Records excerpted from a collection
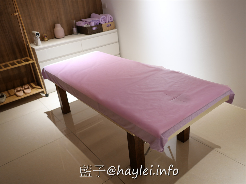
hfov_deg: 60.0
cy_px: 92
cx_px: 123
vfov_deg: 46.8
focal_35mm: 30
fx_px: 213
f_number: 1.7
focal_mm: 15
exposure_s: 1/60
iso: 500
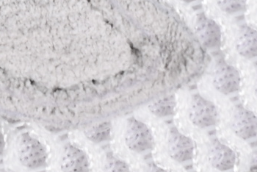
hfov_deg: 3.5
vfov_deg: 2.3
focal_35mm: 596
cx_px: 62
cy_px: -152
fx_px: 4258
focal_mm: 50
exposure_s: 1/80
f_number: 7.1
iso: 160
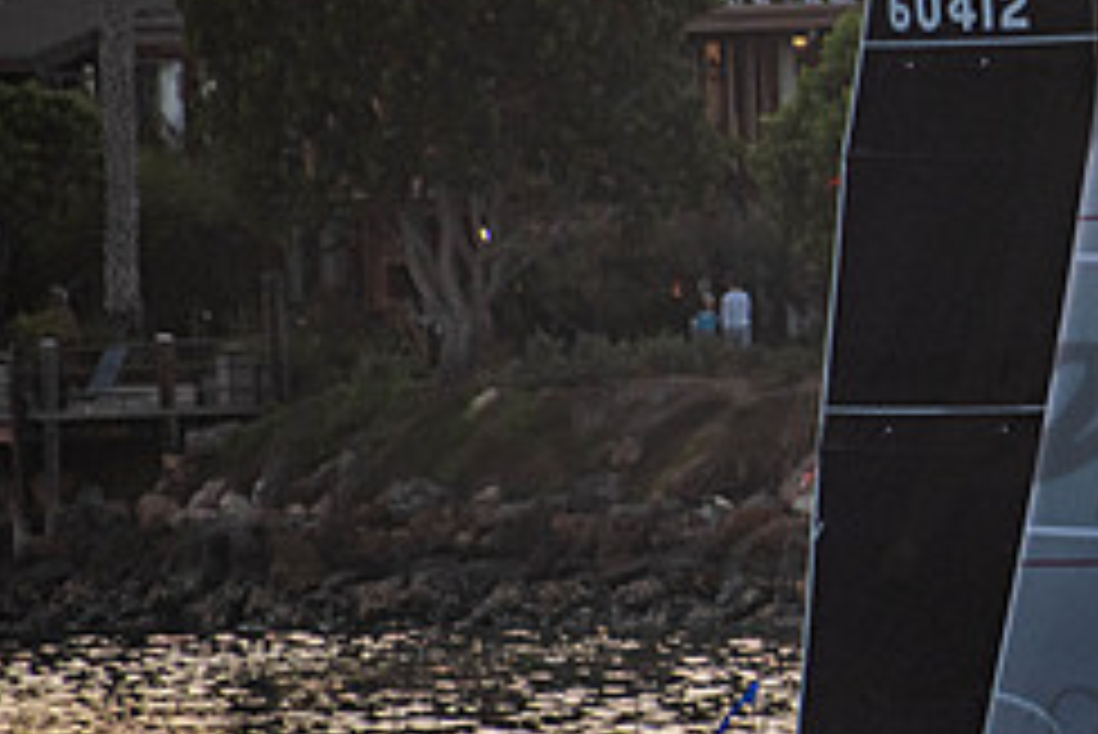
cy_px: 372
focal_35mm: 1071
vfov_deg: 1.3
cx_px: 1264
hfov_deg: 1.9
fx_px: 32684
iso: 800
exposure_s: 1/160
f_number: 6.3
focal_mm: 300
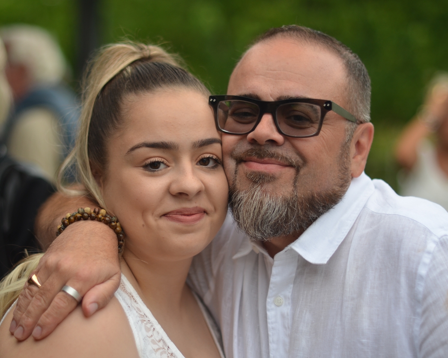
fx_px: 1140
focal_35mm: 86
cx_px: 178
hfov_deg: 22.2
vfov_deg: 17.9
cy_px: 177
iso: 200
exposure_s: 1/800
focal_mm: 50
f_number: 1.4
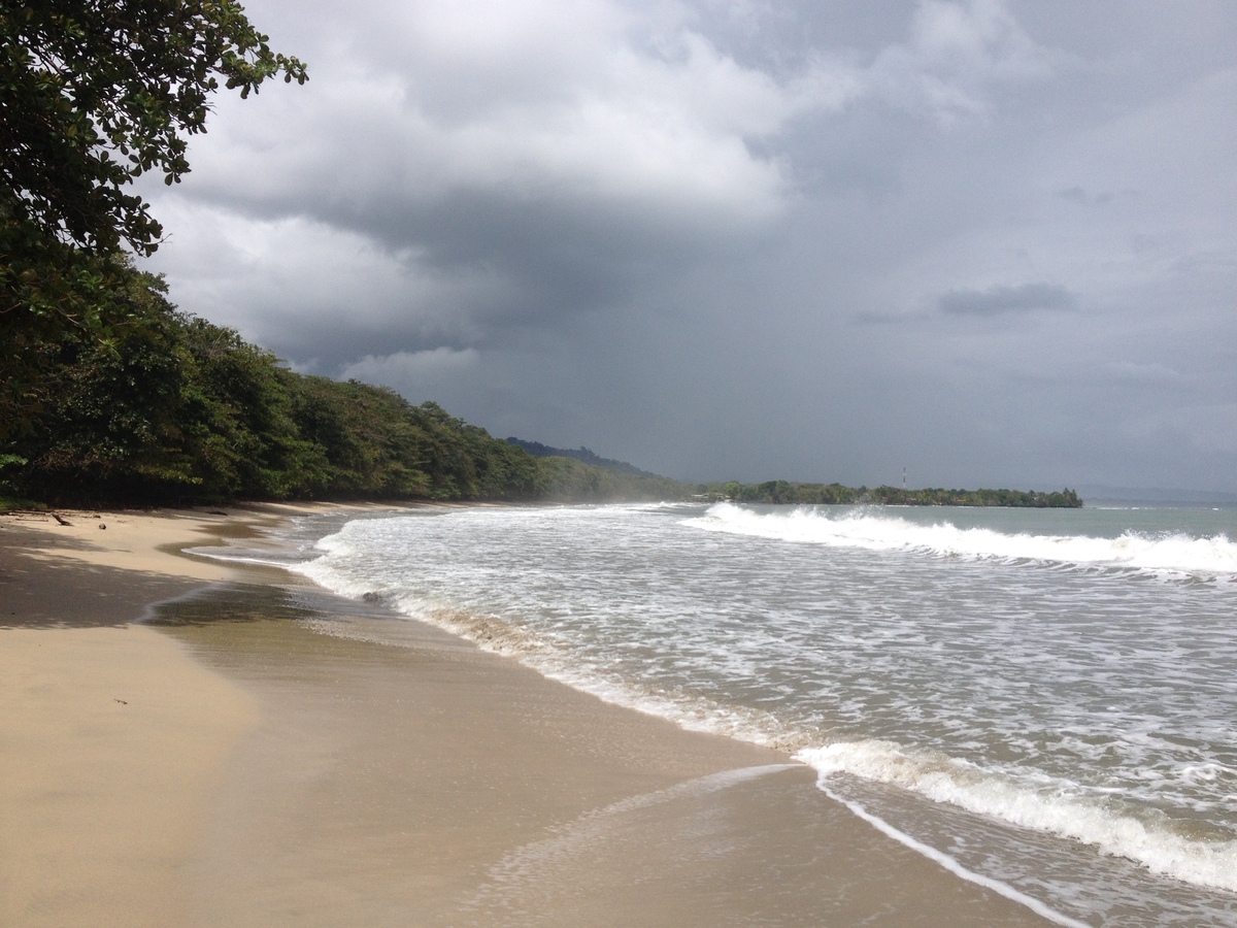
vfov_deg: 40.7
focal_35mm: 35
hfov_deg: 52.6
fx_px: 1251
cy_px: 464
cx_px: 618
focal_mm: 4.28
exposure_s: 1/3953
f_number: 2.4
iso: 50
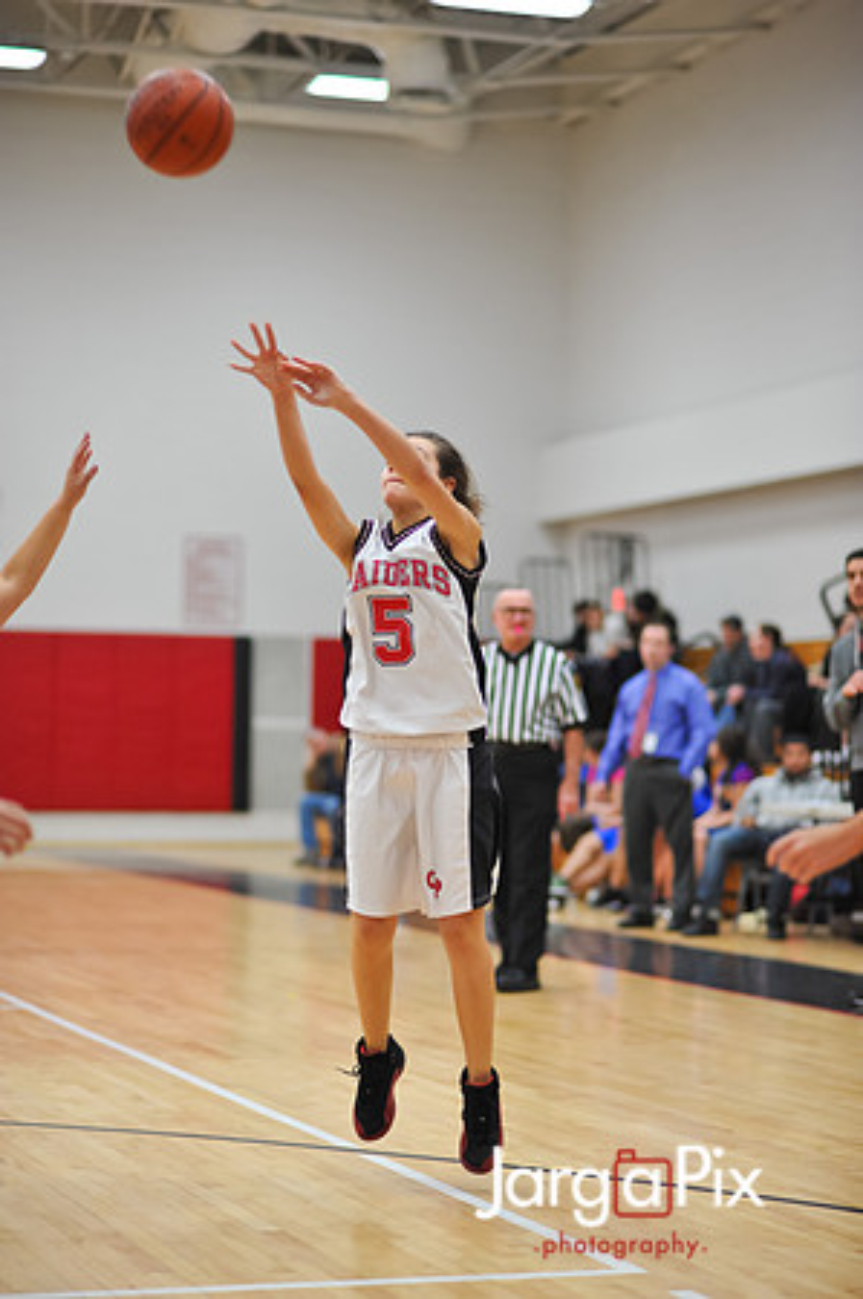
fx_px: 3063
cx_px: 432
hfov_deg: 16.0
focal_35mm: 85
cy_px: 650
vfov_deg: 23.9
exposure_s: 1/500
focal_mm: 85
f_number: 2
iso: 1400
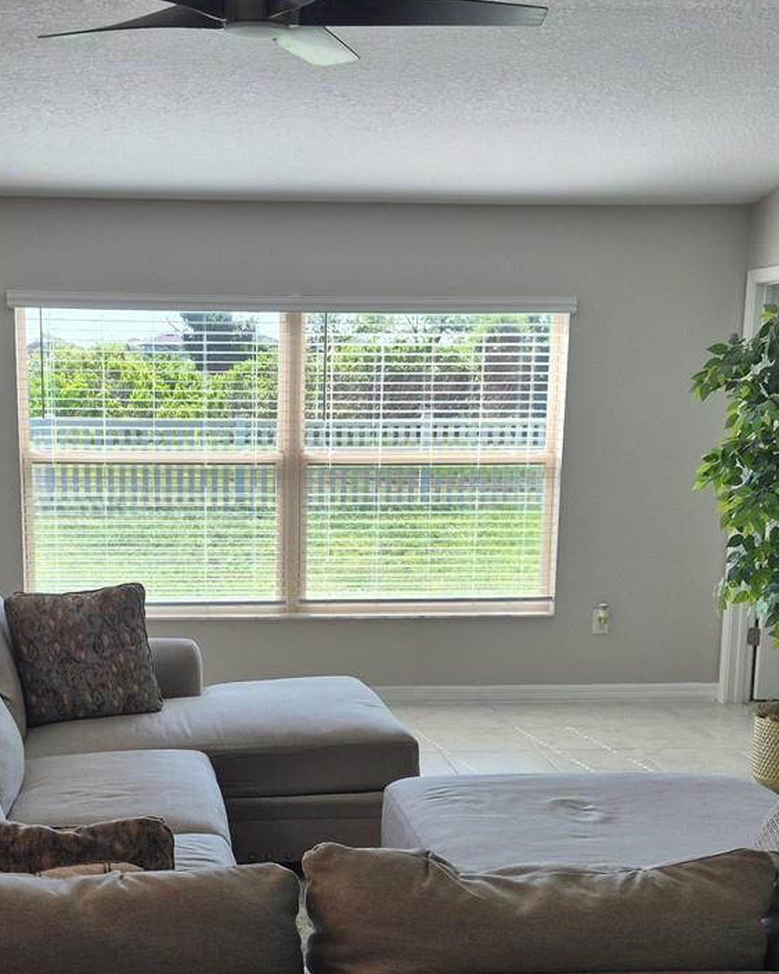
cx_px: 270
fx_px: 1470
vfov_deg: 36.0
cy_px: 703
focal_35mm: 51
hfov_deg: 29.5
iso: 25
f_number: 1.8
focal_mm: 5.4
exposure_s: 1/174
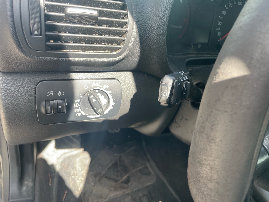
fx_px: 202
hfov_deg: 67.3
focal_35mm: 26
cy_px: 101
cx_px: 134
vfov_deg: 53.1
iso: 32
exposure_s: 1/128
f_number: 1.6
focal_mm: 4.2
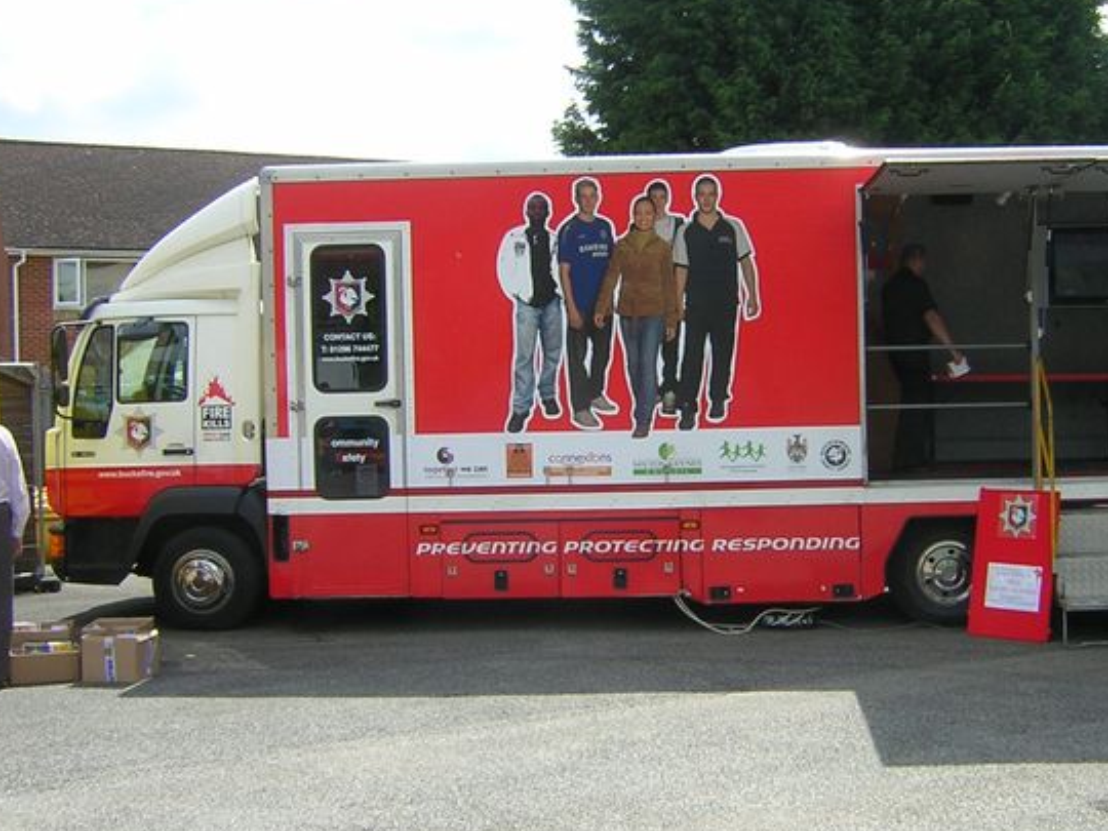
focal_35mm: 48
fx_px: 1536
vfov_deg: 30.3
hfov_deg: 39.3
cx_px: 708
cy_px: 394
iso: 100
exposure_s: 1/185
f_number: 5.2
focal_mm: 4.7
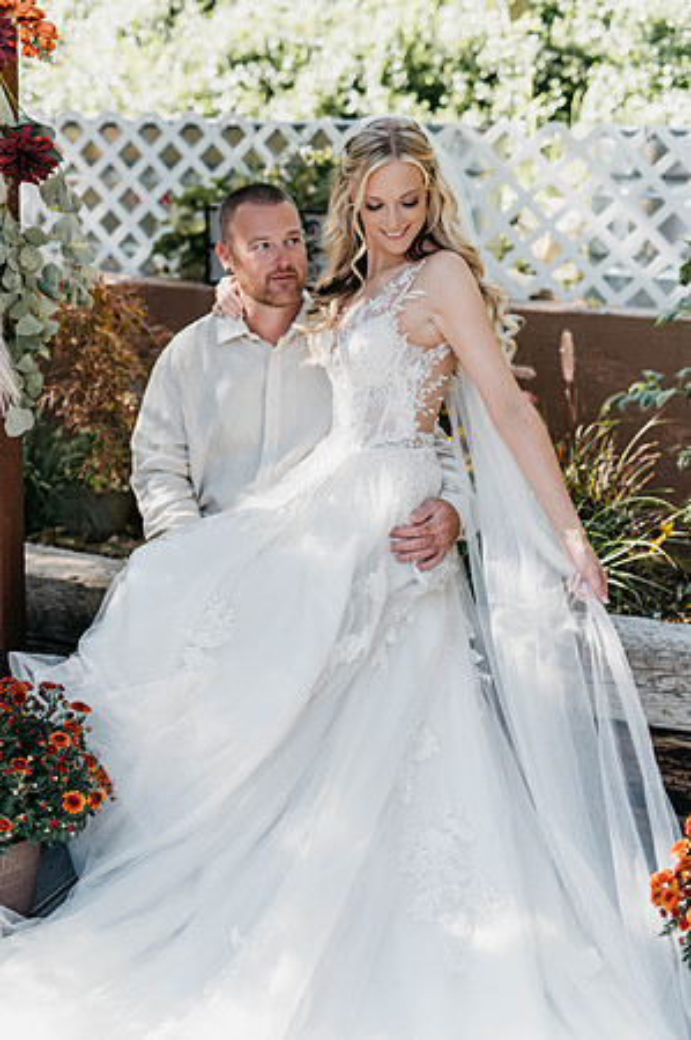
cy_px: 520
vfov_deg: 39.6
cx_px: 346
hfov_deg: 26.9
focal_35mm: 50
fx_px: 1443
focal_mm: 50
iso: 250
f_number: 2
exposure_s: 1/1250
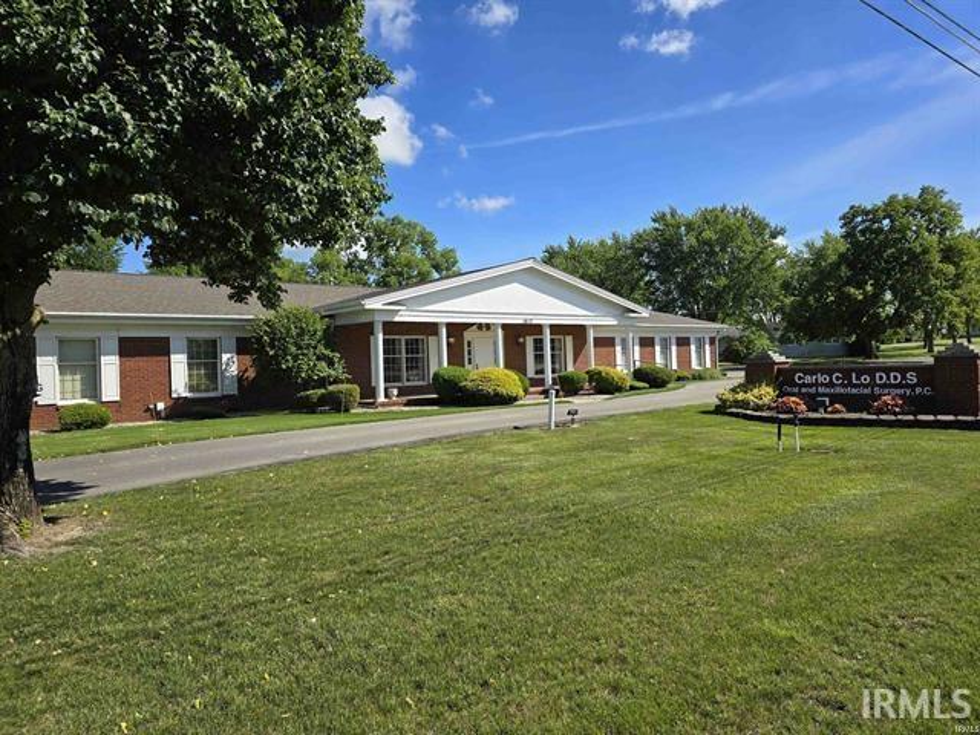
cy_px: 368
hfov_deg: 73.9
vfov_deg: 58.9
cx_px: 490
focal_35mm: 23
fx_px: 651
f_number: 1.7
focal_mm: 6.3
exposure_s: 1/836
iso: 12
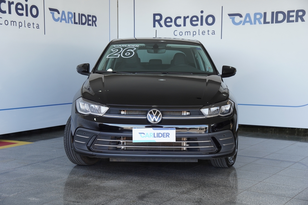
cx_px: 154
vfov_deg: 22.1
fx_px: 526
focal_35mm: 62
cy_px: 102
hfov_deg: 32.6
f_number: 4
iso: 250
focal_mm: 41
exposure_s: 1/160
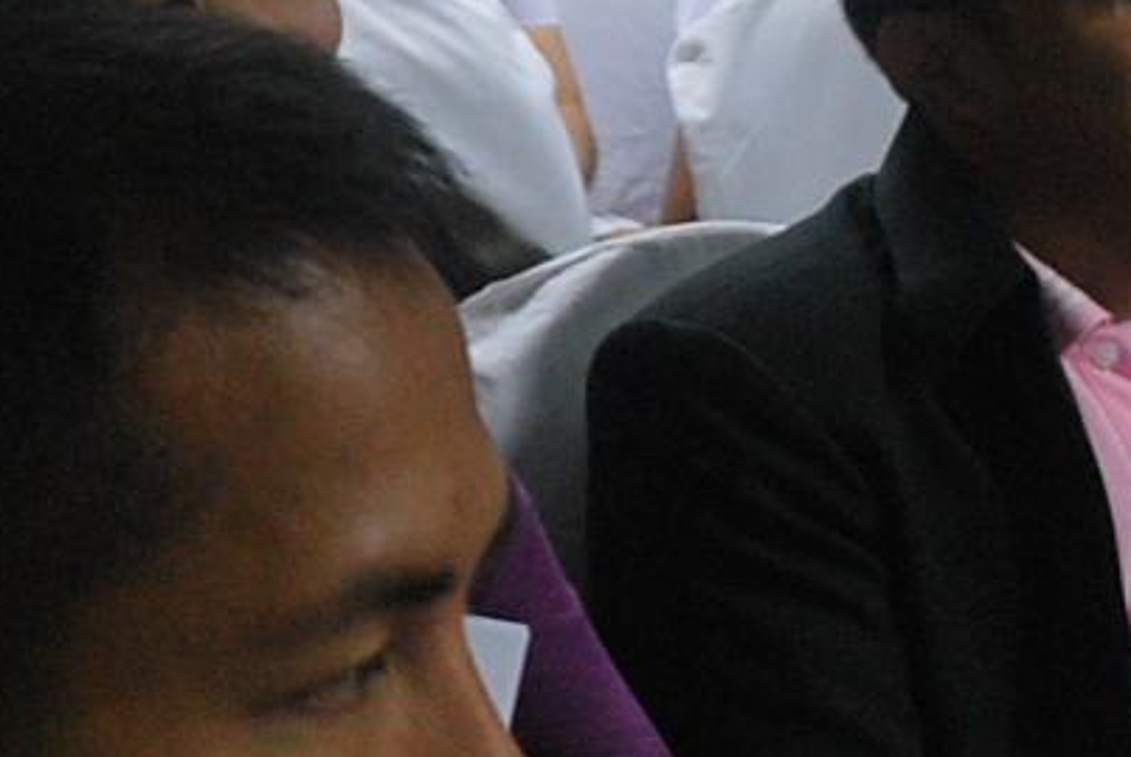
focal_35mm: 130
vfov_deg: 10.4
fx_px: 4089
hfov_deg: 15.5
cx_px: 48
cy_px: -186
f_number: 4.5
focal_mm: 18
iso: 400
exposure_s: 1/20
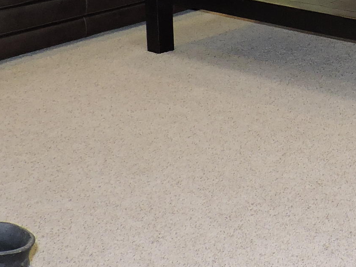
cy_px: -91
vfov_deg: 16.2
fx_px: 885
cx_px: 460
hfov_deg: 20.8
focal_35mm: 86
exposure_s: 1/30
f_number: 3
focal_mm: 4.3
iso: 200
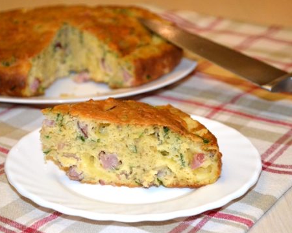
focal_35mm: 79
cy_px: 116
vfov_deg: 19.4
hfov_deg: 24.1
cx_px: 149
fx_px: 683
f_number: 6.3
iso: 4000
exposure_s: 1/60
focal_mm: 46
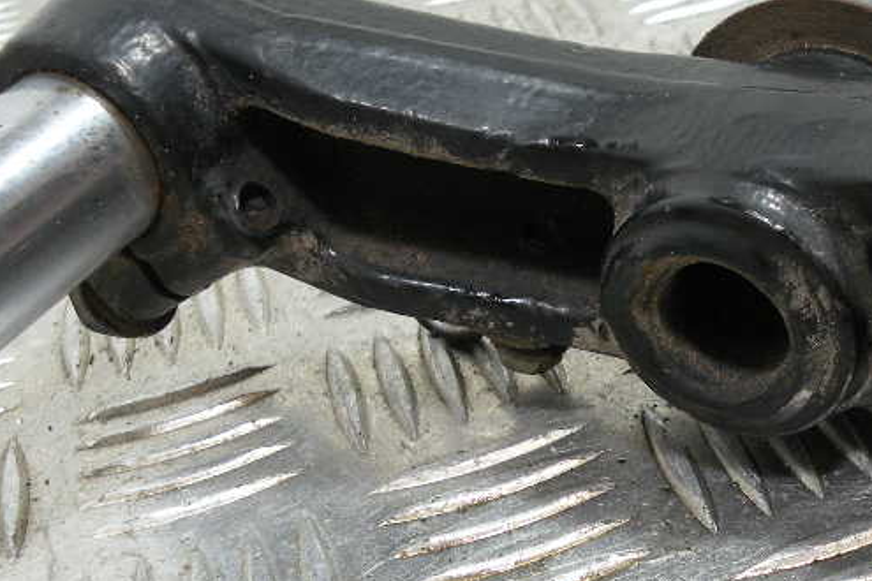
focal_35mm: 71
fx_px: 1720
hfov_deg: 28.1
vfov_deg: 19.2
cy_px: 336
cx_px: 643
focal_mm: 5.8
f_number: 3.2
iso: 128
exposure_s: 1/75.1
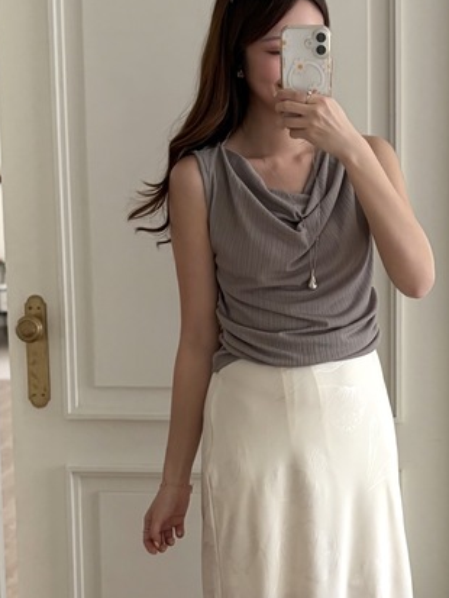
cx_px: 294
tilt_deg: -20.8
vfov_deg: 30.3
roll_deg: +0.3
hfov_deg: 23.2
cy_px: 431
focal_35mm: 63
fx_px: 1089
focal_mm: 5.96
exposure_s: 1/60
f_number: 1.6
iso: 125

* EXERCISE GOAL:
Word for word, output the lines from the line bearing "vfov_deg: 19.2" through the end of the records above, and only those, without the pictures.

* ANSWER SPACE:
vfov_deg: 19.2
cy_px: 336
cx_px: 643
focal_mm: 5.8
f_number: 3.2
iso: 128
exposure_s: 1/75.1
cx_px: 294
tilt_deg: -20.8
vfov_deg: 30.3
roll_deg: +0.3
hfov_deg: 23.2
cy_px: 431
focal_35mm: 63
fx_px: 1089
focal_mm: 5.96
exposure_s: 1/60
f_number: 1.6
iso: 125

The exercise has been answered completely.